1905.03304 - hassony2/inria-research-wiki GitHub Wiki
CVPR 2018
[arxiv 1905.03304] Deep Closest Point: Learning Representations for Point Cloud Registration [PDF] [code] [notes]
Yue Wang, Justin M. Solomon
read 06/28/2019
Objective
Leverage deep encoding of shape to perform global matching between point clouds
Motivation
ICP gives different results depending on initialization and can get into local minima
Notes on ICP
If exact assignments exist between point clouds, the optimal solution is given by SVD
Synthesis
Outline
- embed the input point clouds with permutation/rigid-invariant embeddings (compare PointNet and DGCNN for this step)
- use it to find soft matching points using a pointer network
- use differentiable SVD to predict the rigid transformation
- train and test the model end-to-end
- show outperforms ICP and PointNetLK, and generalization to unseen data
Method
Embedding
-
For matching, we want one feature per point in the cloud --> use the representation generated before the last aggregation function
- Compare PointNet (input points are embedded individually, and then max operation is applied (order-independent implementation) + some additional transforms on top (e.g. a neural network)

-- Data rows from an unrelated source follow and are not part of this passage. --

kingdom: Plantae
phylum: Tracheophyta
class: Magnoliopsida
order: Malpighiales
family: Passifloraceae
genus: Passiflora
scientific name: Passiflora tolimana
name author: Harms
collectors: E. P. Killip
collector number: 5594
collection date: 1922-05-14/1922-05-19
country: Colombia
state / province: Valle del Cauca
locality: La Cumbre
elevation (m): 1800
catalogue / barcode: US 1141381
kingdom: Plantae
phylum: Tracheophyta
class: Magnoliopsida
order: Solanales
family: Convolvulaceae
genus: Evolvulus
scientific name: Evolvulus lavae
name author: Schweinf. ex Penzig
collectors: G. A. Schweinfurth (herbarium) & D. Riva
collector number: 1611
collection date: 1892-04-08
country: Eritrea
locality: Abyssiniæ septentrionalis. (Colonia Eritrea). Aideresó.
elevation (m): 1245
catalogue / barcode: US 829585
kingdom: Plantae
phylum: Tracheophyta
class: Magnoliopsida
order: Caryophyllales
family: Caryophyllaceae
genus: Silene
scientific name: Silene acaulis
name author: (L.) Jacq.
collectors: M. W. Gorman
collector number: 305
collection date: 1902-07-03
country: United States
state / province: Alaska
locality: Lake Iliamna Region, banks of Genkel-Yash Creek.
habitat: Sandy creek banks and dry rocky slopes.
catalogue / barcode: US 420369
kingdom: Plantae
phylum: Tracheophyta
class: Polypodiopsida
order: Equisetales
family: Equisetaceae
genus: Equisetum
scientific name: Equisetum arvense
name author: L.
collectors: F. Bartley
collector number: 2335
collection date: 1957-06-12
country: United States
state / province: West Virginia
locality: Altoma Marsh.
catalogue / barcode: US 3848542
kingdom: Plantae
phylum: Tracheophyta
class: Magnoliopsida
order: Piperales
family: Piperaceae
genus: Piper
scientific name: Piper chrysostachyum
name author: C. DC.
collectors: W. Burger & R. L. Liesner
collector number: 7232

- DGCNN: works on graphs of local neighborhoods that are created on the fly using k-nearest neighbors
-
Attention model that maps the two embeddings to new embeddings
- the embedding is expressed symmetrically, as a residual function phi of the two point cloud embeddings and the new embeddings are phi_x = F_x + phi(F_x, F_y) and phi_y = F_y + phi(F_y, F_x) (Note that phi depends on the input order)
-
Deep Closest Point v1 simply uses phi_x = F_x and phi_y = F_y (so no attention is used in this case)
Matching
- The matching point for the point x_i is generated as the Ysoftmax(phi_y phi_xi^T) where Y is the matrix containing the coordinates of point Y, phi_xi is the embedding of point x_i and phi_y is the embedding of the point cloud Y. This effectively creates a matching point y_i as a weighted averaged point from Y where the averaging weights are determined by the embeddings of the point cloud Y and the point x_i for which the match is computed
Rigid transform computation
- Once the matches are computed, the SVD closed form produces the optimal rigid transform between the point clouds
- They use the PyTorch numerical gradients of SVD to backpropagate through this module as well
Loss
- Rotation loss: ||rotation_pred*rotation_gt - I3||^2
- translation loss: ||t_pred - t_gt||^2
- regularization: lambda * ||theta||^2 where theta are the parameters of the network
Training
- train on synthetic dataset (based on ModelNet40)
Details
- use layernorm
- ~arbitrary learning rate decay
Experiments
- work in the case where very large rotations and translations are observed --> worse case for Vanilla ICP, which fails dramatically, note that FGR works quiet well for unseen categories, and that Go-ICP works quiet well under gaussian noise, however, both methods are outperformed by DCP
- comparing to other methods
- Using attention has minor impact on evaluating translation but major impact on rotation quality
- Show major impact of using an explicit SVD versus using a MLP in their experiments --> works significantly better (but how much did they explore the MLP architecture and the parameter space ? Fair comparison ?)